Allowing cross-country pooling of foreign income and tax credits allows corporations to use additional tax credits generated in high-tax countries to shield income reported in low-tax countries from U.S. taxation. This “America Last” The policy benefits investments in both high-tax and low-tax foreign jurisdictions and reduces U.S. revenue.
East revenue estimate The Build Back for Better Act shows that limiting income and foreign tax credit pooling will raise about $70 billion over 10 years. This figure envisions raising the GILTI rate to 15 percent and reducing the 10 percent on foreign tangibles to 5 percent, in line with the Pillar 2 model. It also considers eliminating tax preferences for foreign oil earnings – a sensible move. Profit tax cut for petroleum industry,
If the US wants to reduce the tax burden on foreign income, it can adopt a column 2 provision by excluding 5 percent of foreign payroll from the global minimum tax. It will support investment in low-tax jurisdictions with significant real activity, such as Ireland and Switzerland.

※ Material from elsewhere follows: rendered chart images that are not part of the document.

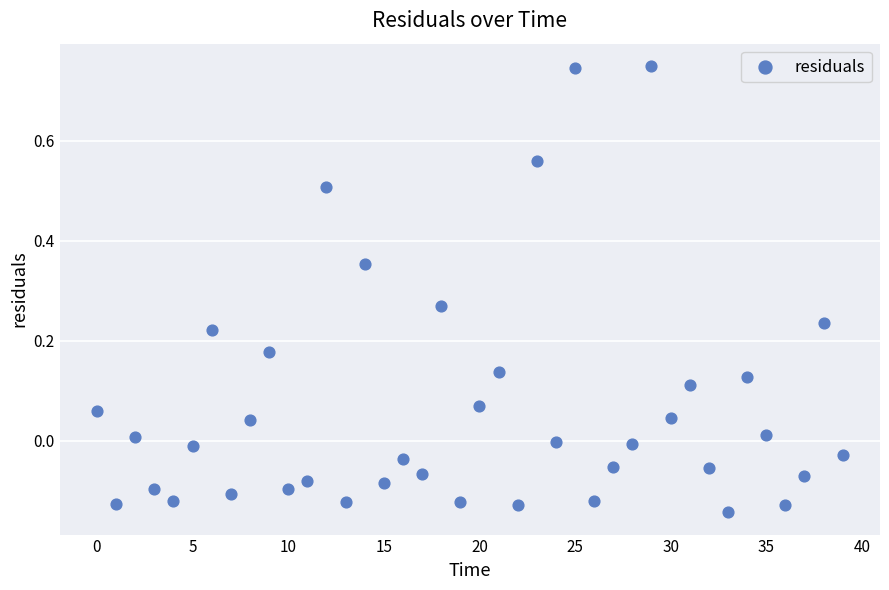

What is the range of Y values (max minus min)?

0.9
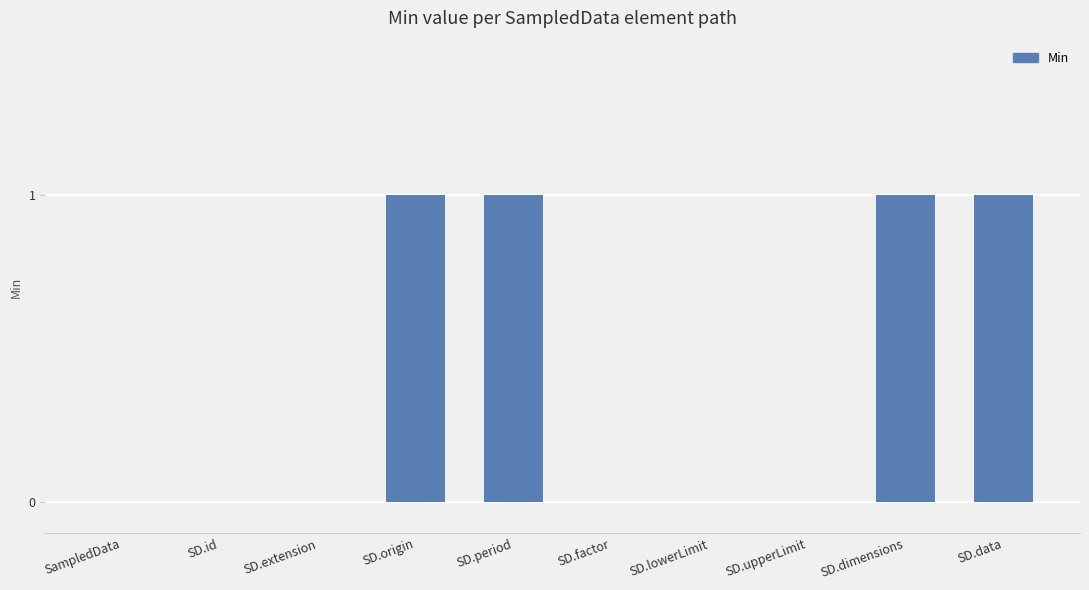

Count the values in the range 0 to 1.

10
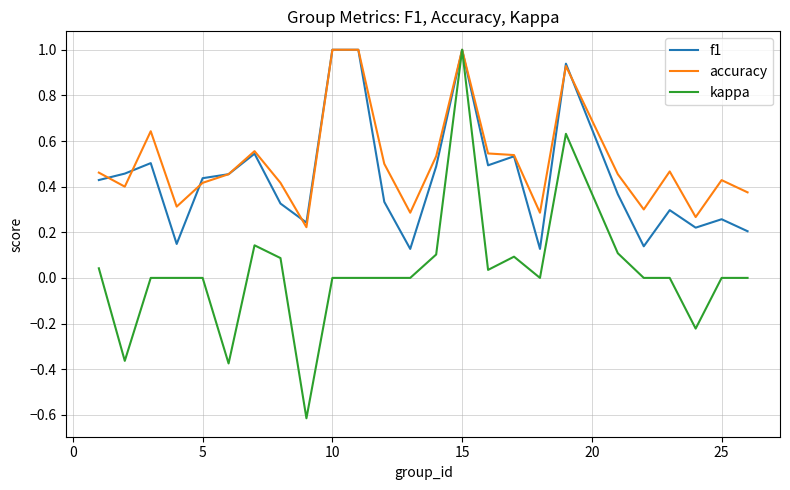

What is the minimum value shown in the chart?

-0.6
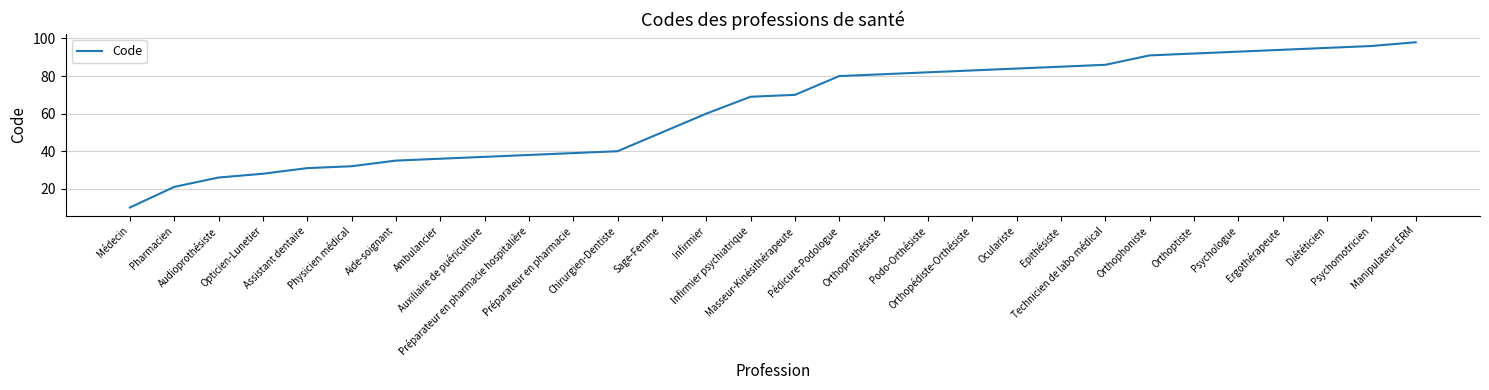

What is the minimum value shown in the chart?

10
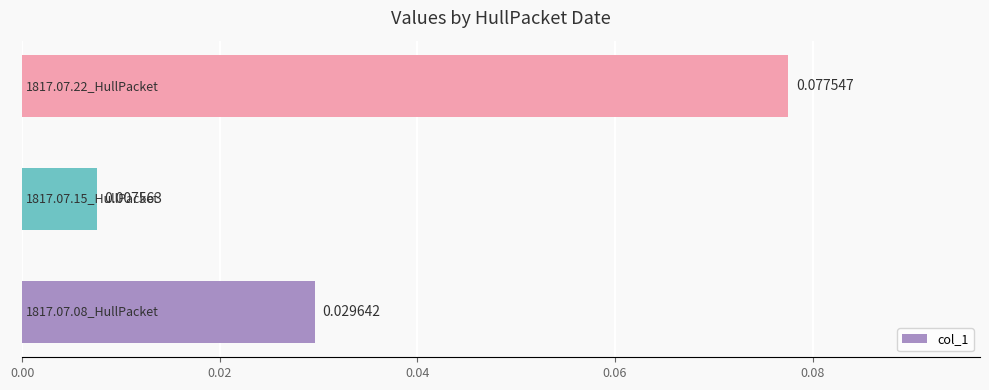

How many series are shown in this chart?

1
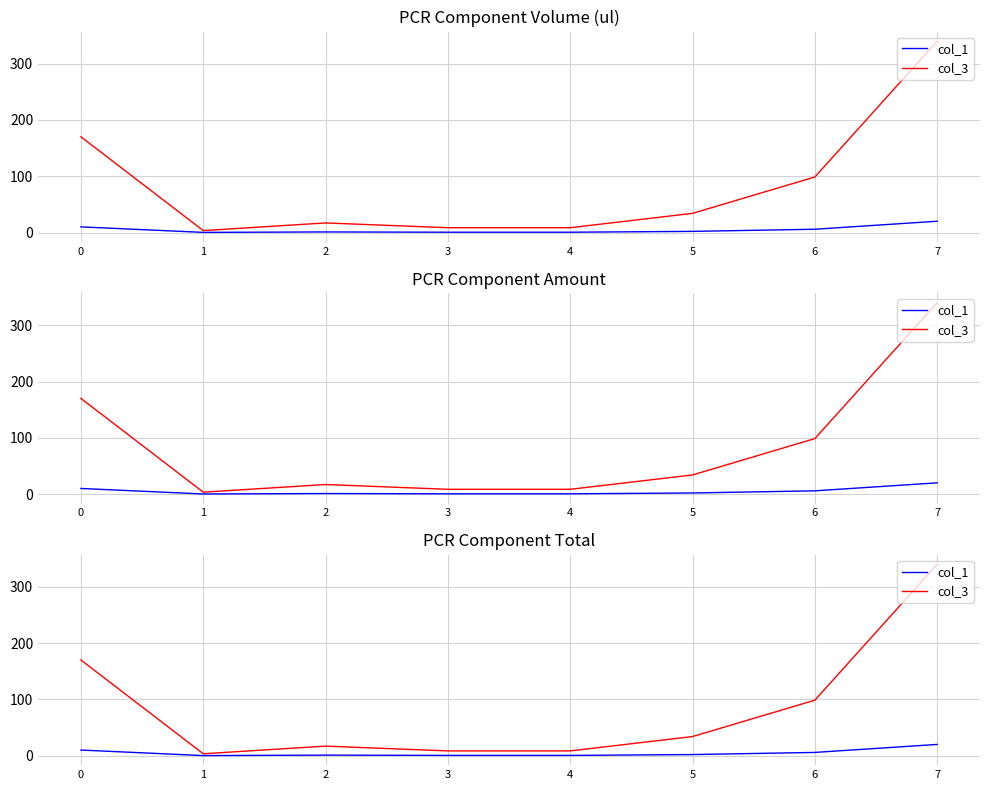

Reading right to left, list all the values displayed in this chart.

col_1: 20.0	5.8	2.0	0.5	0.5	1.0	0.2	10.0
col_3: 340.0	98.6	34.0	8.5	8.5	17.0	3.4	170.0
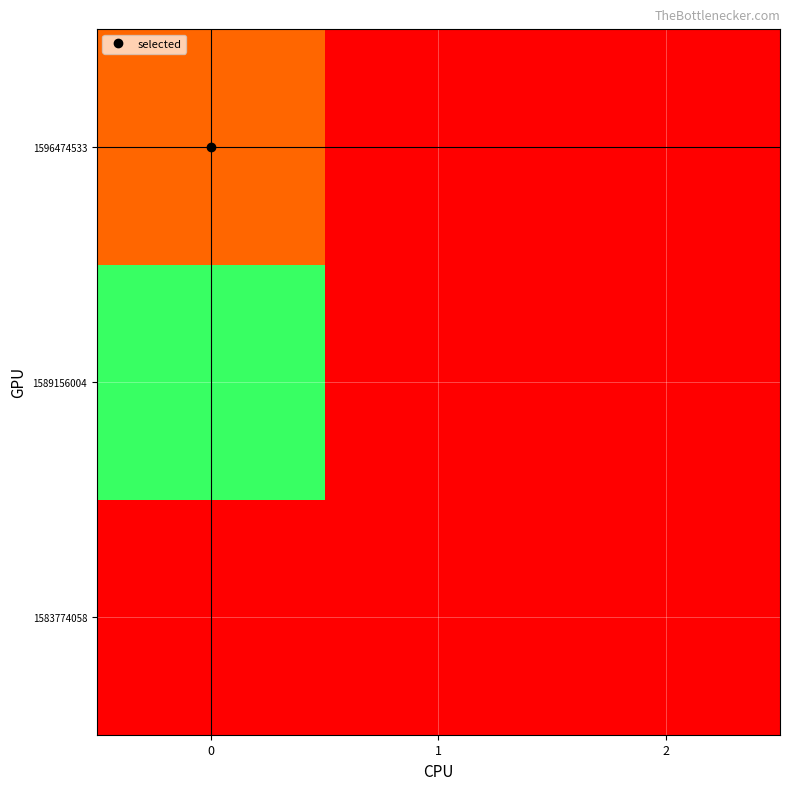

Which has a higher value, 2 or 0?

2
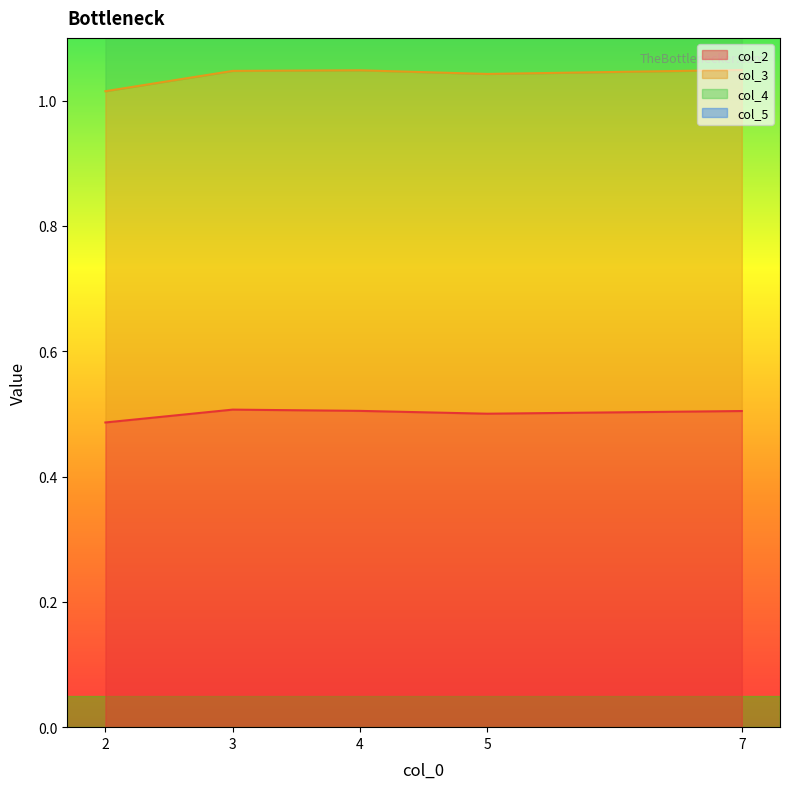

How many interior local valleys does the col_2 series have?

1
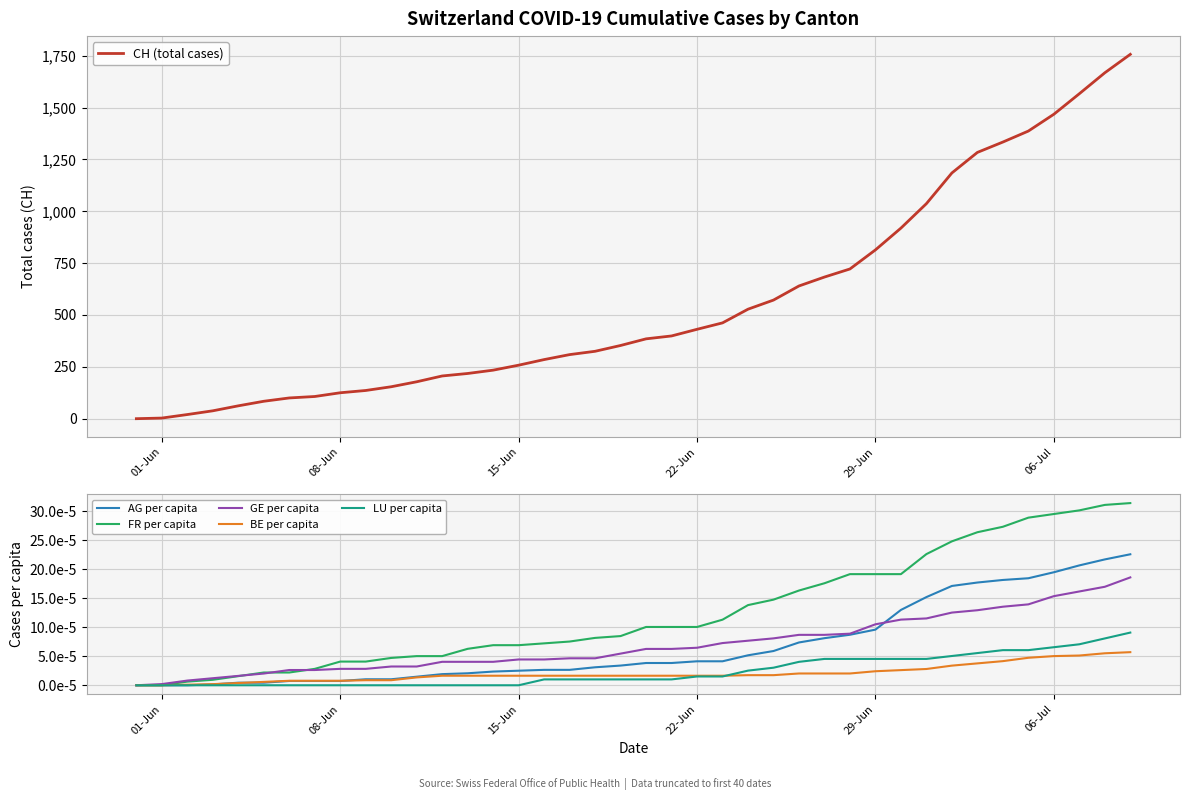

Reading right to left, list all the values displayed in this chart.

CH (total cases): 1757.0	1668.0	1567.0	1468.0	1387.0	1334.0	1284.0	1185.0	1037.0	919.0	814.0	722.0	683.0	640.0	572.0	528.0	462.0	431.0	399.0	385.0	353.0	325.0	309.0	285.0	258.0	234.0	218.0	206.0	178.0	154.0	136.0	125.0	107.0	100.0	84.0	62.0	38.0	20.0	3.0	0.0
AG per capita: 0.0	0.0	0.0	0.0	0.0	0.0	0.0	0.0	0.0	0.0	0.0	0.0	0.0	0.0	0.0	0.0	0.0	0.0	0.0	0.0	0.0	0.0	0.0	0.0	0.0	0.0	0.0	0.0	0.0	0.0	0.0	0.0	0.0	0.0	0.0	0.0	0.0	0.0	0.0	0.0
FR per capita: 0.0	0.0	0.0	0.0	0.0	0.0	0.0	0.0	0.0	0.0	0.0	0.0	0.0	0.0	0.0	0.0	0.0	0.0	0.0	0.0	0.0	0.0	0.0	0.0	0.0	0.0	0.0	0.0	0.0	0.0	0.0	0.0	0.0	0.0	0.0	0.0	0.0	0.0	0.0	0.0
GE per capita: 0.0	0.0	0.0	0.0	0.0	0.0	0.0	0.0	0.0	0.0	0.0	0.0	0.0	0.0	0.0	0.0	0.0	0.0	0.0	0.0	0.0	0.0	0.0	0.0	0.0	0.0	0.0	0.0	0.0	0.0	0.0	0.0	0.0	0.0	0.0	0.0	0.0	0.0	0.0	0.0
BE per capita: 0.0	0.0	0.0	0.0	0.0	0.0	0.0	0.0	0.0	0.0	0.0	0.0	0.0	0.0	0.0	0.0	0.0	0.0	0.0	0.0	0.0	0.0	0.0	0.0	0.0	0.0	0.0	0.0	0.0	0.0	0.0	0.0	0.0	0.0	0.0	0.0	0.0	0.0	0.0	0.0
LU per capita: 0.0	0.0	0.0	0.0	0.0	0.0	0.0	0.0	0.0	0.0	0.0	0.0	0.0	0.0	0.0	0.0	0.0	0.0	0.0	0.0	0.0	0.0	0.0	0.0	0.0	0.0	0.0	0.0	0.0	0.0	0.0	0.0	0.0	0.0	0.0	0.0	0.0	0.0	0.0	0.0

Under column 2, if the US does not adequately tax the foreign income of its multinationals, it puts other countries at risk by imposing a “top-up tax” on that income. If that happens, US multinationals will still bear a 15 percent tax burden on their foreign income, but the revenue will go overseas.
The US is currently the only country in the world with a global minimum tax, and its GILTI regime inspired the Pillar 2 blueprint. Pillar 2 now calls for tighter restrictions to prevent the global “race to the bottom”. Aligning GILTI with Pillar 2 will keep the US at the forefront of international tax innovation and help end corporate taxation declines.